First, a fact is a datum of experience. It is the result of empirical observation and is thus often referred to as an empirical fact. Empirical facts are often assigned a truth value on the basis of observation. In this case, the assignment of truth to a fact is disputable both for the accuracy of the observation and for the theoretical context which enables the observation to be specified as a fact; the theory laden nature of observation.
Second, fact is used to refer to a premise of a logical argument or object of a theoretical model. Facts as premises are assigned arbitrary truth values. That is, the argument or model exists independently of the truth value of the facts contained within the premises or model.
Third, fact is used in the sense of a true fact, that is an immutable fact, known to be the case. This is the view that a 'fact is a fact'. It underpins empiricism and positivism, which assert that knowledge consists of the organisation and explanation of verified facts. This approach is evident in positivistically informed quantitative social research which addresses social facts.
New World Encyclopedia contributors (2013):
Generally, a fact is defined as something that is true, something that can be verified according to an established standard of evaluation. There is a range of other uses, depending on the context. For example, fact may be argued under the authority of a specific discipline, such as scientific facts or historical facts. Rhetorical assertion of fact is often forwarded without an implied or express basis of authority.
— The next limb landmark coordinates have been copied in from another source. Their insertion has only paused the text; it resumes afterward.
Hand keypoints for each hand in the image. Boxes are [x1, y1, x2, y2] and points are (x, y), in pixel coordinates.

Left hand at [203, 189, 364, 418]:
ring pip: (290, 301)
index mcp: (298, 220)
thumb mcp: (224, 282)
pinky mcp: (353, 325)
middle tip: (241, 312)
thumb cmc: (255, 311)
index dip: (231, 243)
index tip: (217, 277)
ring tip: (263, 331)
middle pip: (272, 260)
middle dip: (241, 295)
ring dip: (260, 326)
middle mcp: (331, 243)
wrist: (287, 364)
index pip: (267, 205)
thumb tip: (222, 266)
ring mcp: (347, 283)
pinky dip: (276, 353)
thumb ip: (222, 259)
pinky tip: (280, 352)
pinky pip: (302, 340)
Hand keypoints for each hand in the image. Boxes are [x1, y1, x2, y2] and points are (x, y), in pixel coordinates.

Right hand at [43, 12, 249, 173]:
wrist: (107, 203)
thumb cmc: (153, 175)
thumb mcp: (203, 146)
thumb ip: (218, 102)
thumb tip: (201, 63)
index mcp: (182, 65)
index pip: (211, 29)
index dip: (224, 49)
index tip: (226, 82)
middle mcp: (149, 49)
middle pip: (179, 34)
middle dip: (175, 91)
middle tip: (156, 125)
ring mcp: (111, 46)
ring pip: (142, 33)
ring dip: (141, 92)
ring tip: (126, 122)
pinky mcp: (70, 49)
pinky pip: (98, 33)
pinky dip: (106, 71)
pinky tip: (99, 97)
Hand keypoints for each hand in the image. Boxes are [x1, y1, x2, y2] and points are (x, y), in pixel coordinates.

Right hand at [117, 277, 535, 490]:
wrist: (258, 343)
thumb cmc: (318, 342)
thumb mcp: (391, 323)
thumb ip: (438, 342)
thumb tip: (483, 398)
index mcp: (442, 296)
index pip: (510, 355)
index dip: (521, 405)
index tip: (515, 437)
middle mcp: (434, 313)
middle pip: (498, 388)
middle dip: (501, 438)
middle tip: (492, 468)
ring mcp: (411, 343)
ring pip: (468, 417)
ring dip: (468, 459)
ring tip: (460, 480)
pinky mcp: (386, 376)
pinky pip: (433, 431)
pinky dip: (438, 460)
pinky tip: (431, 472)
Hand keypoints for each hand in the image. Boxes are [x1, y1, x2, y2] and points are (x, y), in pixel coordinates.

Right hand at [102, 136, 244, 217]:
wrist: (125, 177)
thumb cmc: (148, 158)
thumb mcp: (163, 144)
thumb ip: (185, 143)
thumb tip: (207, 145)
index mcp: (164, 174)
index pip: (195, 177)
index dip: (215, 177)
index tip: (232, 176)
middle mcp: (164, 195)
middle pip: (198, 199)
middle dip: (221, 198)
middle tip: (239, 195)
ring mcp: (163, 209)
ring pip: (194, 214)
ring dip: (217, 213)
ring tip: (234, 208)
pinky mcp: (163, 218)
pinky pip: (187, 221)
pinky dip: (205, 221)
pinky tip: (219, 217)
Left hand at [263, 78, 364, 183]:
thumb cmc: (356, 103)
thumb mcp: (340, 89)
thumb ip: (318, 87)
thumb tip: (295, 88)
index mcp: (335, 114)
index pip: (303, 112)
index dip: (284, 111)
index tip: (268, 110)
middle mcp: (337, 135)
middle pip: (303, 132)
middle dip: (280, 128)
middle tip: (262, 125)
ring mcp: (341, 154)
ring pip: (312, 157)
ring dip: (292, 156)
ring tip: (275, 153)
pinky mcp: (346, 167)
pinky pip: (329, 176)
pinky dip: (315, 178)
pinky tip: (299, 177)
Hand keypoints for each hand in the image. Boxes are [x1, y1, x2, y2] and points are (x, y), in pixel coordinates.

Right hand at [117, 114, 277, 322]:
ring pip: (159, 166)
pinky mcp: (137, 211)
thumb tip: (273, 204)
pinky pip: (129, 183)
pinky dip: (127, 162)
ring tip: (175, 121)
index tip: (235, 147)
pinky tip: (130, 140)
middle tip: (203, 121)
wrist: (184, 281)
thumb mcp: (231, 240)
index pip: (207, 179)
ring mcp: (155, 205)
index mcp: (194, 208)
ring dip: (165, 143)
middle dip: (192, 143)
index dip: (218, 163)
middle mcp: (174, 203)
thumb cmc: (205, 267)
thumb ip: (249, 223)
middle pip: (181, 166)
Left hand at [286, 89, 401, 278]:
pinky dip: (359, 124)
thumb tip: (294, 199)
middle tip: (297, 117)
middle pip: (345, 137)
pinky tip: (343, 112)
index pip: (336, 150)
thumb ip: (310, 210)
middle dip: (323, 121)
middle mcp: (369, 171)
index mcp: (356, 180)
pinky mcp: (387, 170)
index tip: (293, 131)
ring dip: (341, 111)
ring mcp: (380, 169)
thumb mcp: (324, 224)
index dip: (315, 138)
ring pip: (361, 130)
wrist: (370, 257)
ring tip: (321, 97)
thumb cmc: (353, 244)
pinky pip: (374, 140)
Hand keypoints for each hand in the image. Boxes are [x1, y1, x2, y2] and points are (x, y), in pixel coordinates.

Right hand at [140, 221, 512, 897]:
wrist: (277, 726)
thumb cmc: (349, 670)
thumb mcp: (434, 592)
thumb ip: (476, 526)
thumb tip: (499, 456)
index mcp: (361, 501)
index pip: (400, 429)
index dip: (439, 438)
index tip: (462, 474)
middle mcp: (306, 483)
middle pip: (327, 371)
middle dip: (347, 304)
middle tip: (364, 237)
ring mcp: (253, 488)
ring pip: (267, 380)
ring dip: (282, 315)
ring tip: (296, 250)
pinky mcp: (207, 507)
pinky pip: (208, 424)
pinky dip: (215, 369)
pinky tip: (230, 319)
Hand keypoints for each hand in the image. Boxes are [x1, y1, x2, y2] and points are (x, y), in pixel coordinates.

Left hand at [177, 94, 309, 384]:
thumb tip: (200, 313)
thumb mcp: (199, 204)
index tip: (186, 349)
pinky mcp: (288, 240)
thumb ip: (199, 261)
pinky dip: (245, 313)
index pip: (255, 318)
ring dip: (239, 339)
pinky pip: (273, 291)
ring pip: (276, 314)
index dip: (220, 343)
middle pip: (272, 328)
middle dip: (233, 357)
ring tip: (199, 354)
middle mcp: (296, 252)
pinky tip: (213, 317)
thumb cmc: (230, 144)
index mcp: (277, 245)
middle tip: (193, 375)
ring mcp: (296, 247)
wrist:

Although the term fact often implies objectivity and truth, it is not so obvious that facts are free from interpretation; some argue that facts are established only within certain frameworks of thought and value perspectives. For example, historians understand historical facts within a certain context of understanding. Similarly facts in social sciences are established by social scientists according to certain theoretical assumptions and value perspectives. Statistical data is determined by the methodology that is used. Even in the natural sciences, facts are meaningful only within certain theoretical frameworks. The issue is closely related with the concept of objectivity and issues regarding the universality of truth.